Cardiac Decompensation and Shock
IV or Intraosseous
Usually, 2–20 mcg/kg per minute is needed to increase cardiac output.†
CPR
IV or Intraosseous
Usually, 2–20 mcg/kg per minute is needed to increase cardiac output.†
MI
IV or Intraosseous
Usually, 2–20 mcg/kg per minute is needed to increase cardiac output.†
Adults
Individual response to dobutamine is variable, and infusion rate should be titrated to achieve the desired clinical response.
Hemodynamic end points rather than a specific dose should be employed to optimize therapy with the drug.
Initiate at a slow rate (e.g., 0.5–1 mcg/kg per minute) and carefully adjust at intervals of a few minutes according to response.
Dobutamine has been infused for up to 72 hours without decreased effectiveness.

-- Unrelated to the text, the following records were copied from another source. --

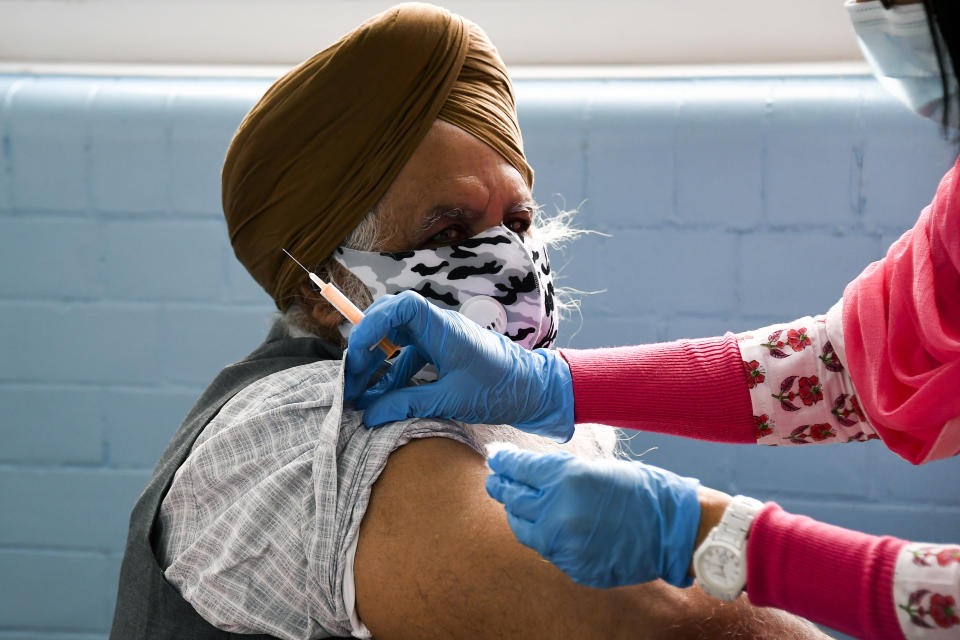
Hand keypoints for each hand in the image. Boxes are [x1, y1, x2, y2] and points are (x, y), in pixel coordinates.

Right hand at [344, 290, 574, 440]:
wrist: (534, 390)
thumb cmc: (500, 390)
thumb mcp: (450, 401)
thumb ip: (407, 405)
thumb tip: (369, 414)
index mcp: (444, 329)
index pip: (402, 307)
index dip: (374, 322)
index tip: (357, 351)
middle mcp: (439, 327)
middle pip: (391, 319)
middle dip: (367, 346)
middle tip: (353, 378)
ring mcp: (440, 337)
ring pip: (397, 339)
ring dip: (377, 362)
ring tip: (359, 393)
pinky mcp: (443, 351)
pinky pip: (409, 355)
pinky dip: (392, 373)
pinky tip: (380, 397)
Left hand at [486, 449, 700, 588]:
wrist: (675, 529)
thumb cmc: (642, 490)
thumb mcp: (597, 467)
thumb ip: (558, 472)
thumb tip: (527, 470)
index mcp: (565, 479)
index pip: (517, 468)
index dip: (503, 462)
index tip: (496, 458)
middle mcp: (557, 512)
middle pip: (511, 497)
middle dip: (501, 485)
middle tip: (495, 479)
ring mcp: (563, 543)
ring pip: (522, 527)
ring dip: (518, 513)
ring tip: (518, 504)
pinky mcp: (572, 566)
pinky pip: (546, 549)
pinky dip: (545, 536)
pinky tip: (550, 527)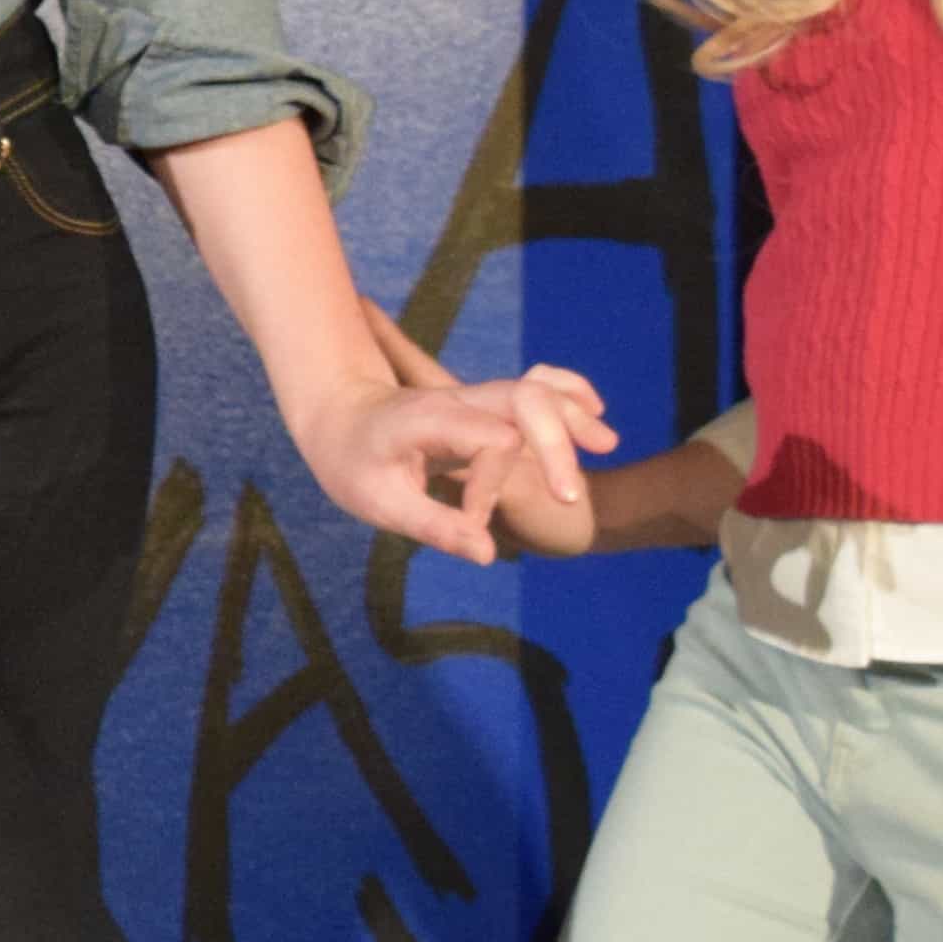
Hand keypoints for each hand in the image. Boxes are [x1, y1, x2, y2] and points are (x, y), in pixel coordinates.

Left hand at [364, 308, 597, 551]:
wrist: (335, 413)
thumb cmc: (353, 464)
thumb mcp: (381, 504)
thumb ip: (435, 527)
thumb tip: (487, 555)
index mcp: (432, 420)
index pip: (490, 443)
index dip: (489, 489)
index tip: (472, 522)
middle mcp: (460, 401)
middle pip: (525, 402)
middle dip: (556, 444)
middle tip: (569, 496)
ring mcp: (476, 398)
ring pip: (537, 391)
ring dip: (571, 416)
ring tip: (607, 443)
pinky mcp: (487, 405)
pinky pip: (536, 386)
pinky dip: (566, 394)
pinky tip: (594, 412)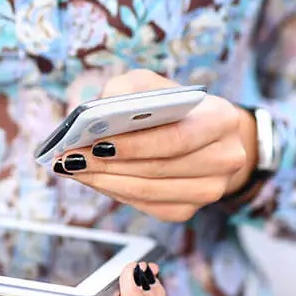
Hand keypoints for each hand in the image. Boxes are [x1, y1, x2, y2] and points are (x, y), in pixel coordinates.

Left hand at [53, 69, 258, 221]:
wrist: (205, 136)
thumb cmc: (174, 107)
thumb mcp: (153, 85)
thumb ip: (127, 89)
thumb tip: (95, 111)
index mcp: (221, 120)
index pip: (176, 139)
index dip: (134, 145)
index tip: (96, 143)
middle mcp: (225, 159)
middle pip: (158, 170)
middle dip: (108, 165)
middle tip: (71, 158)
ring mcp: (210, 190)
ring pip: (149, 192)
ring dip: (105, 182)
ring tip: (73, 168)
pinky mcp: (188, 210)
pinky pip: (146, 206)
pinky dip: (115, 192)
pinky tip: (93, 179)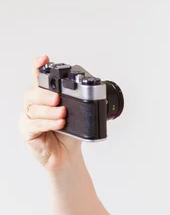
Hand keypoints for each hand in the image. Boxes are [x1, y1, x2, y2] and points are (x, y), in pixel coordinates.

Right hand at [18, 55, 80, 171]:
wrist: (67, 155)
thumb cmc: (69, 134)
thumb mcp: (77, 115)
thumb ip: (79, 103)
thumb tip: (96, 93)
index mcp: (45, 97)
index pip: (39, 78)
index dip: (38, 67)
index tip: (44, 58)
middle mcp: (34, 105)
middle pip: (31, 93)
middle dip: (44, 94)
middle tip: (57, 98)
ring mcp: (28, 118)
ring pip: (33, 109)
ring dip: (49, 111)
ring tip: (62, 115)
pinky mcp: (27, 132)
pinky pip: (34, 125)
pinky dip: (48, 123)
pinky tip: (59, 123)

Cardiac Decompensation and Cardiopulmonary Resuscitation
IV or Intraosseous
Usually, 5–20 mcg/kg per minute, but inotropic and chronotropic responses vary widely.†
CPR
IV or Intraosseous
Usually, 5–20 mcg/kg per minute, but inotropic and chronotropic responses vary widely.†
MI
IV or Intraosseous
Usually, 5–20 mcg/kg per minute, but inotropic and chronotropic responses vary widely.†
Prescribing Limits
Pediatric Patients
IV or Intraosseous
Dosages >20 mcg/kg per minute may produce tachycardia and ventricular ectopy and could induce or exacerbate myocardial ischemia.†
Adults
IV or Intraosseous
Dosages >20 mcg/kg per minute often increase heart rate by more than 10%, and such increases potentially could induce or exacerbate myocardial ischemia.†
Rarely, dosages as great as 40 mcg/kg per minute, but these often are toxic and usually should be avoided.†
Special Populations
Dosage in Hepatic Impairment
No specific hepatic dosage recommendations.
Dosage in Renal Impairment
No specific renal dosage recommendations.
Geriatric Patients
Geriatric patients may exhibit a substantially decreased response.